For example, the Choshen, (breastplate), which attached to the vest or apron-like Ephod, had 12 precious gems upon it: Ruby, emerald, topaz, carbuncle, sapphire, beryl, jacinth, agate, amethyst, amber/aquamarine, onyx & jasper (per Rav Aryeh Kaplan in The Living Torah). These gems, representing the 12 Tribes, symbolized that each & every Jew was precious to G-d.

Interestingly, Purim, which we will soon celebrate, also has a very strong connection to clothes. Of course, the main one is that we wear all manner of costumes & somewhat outlandish outfits, out of a sense of heightened festivity, as well as to mimic Esther, who "masked" her identity and lineage; Mordechai, who concealed the fact that he & Esther were (according to Gemara Megila) married to each other, & the "hiddeness" of G-d in the story’s events (Hashem's name is also not mentioned directly in Megilat Esther).

But note, too, that the Megila begins when Achashverosh wears the clothes of the Kohen Gadol, mocking the sad state of post-Churban Jewry; Haman has an idol stitched into his clothes (one reason why Mordechai doesn’t bow to him);
and later in the story, Mordechai will wear both sack-cloth & ashes, as well as royal robes (& possibly a crown).

So, having said all this, what is the deeper idea behind clothes?

Many sources remark that the Hebrew word for clothes is "Beged," related to "boged" or "betrayal." This hearkens back to Gan Eden, where Adam & Chava, originally naked, were ashamed after their sin & so attempted a "cover-up" by donning clothes.
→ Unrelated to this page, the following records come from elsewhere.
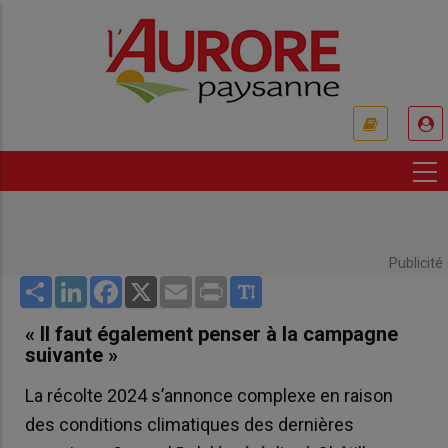
Aller
au
contenu
principal
USER
ACCOUNT
MENU
Publicité
Share
LinkedIn
Facebook
X
Email
Print
« Il faut également penser à la campagne
suivante »
La récolte 2024 s’annonce complexe en raison
des conditions climatiques des dernières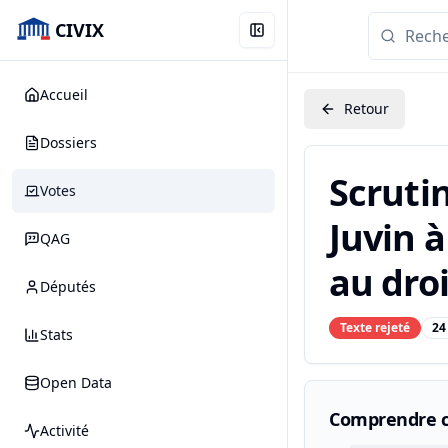
CIVIX
Accueil
Retour
Dossiers
Scruti
Votes
Juvin à
QAG
au droi
Députés
Texte rejeté
24
Stats
Open Data
Comprendre c
Activité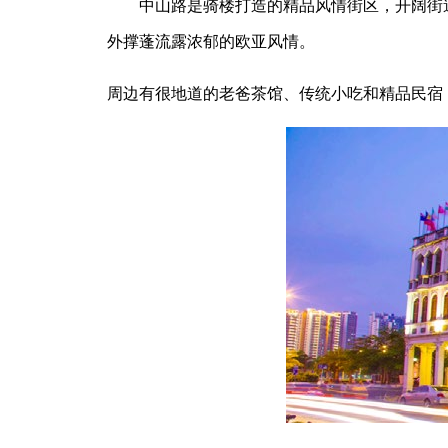
中山路是骑楼打造的精品风情街区，开阔街道
外撑蓬流露浓郁的欧亚风情。
周边有很地道的老爸茶馆、传统小吃和精品民宿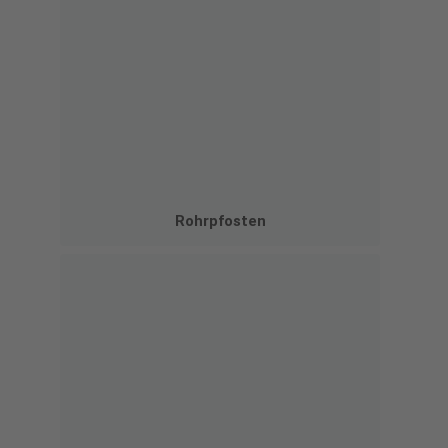
Rohrpfosten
Clothes can serve to focus our attention on externals, rather than the inner, most vital essence of a person. As such, they "betray" what’s really most important – the neshama of each one of us.

But as we see from Purim & our parsha, clothes also can reflect our spiritual status, our mission, our mood, our modesty, our moral bearing. Clothes are like a sign that proclaims to the outside world - & to us, as well – "Herein Resides a Jew!" Do we have a positive self-view? Do we respect the "space" – even in a visual sense – of others? Do we project ourselves as royal princes & princesses of Hashem, while at the same time maintaining the role of respectful,
un-conceited, humble servants of the Almighty?

It’s a "clothes-call" but it's one we make each and every time we dress.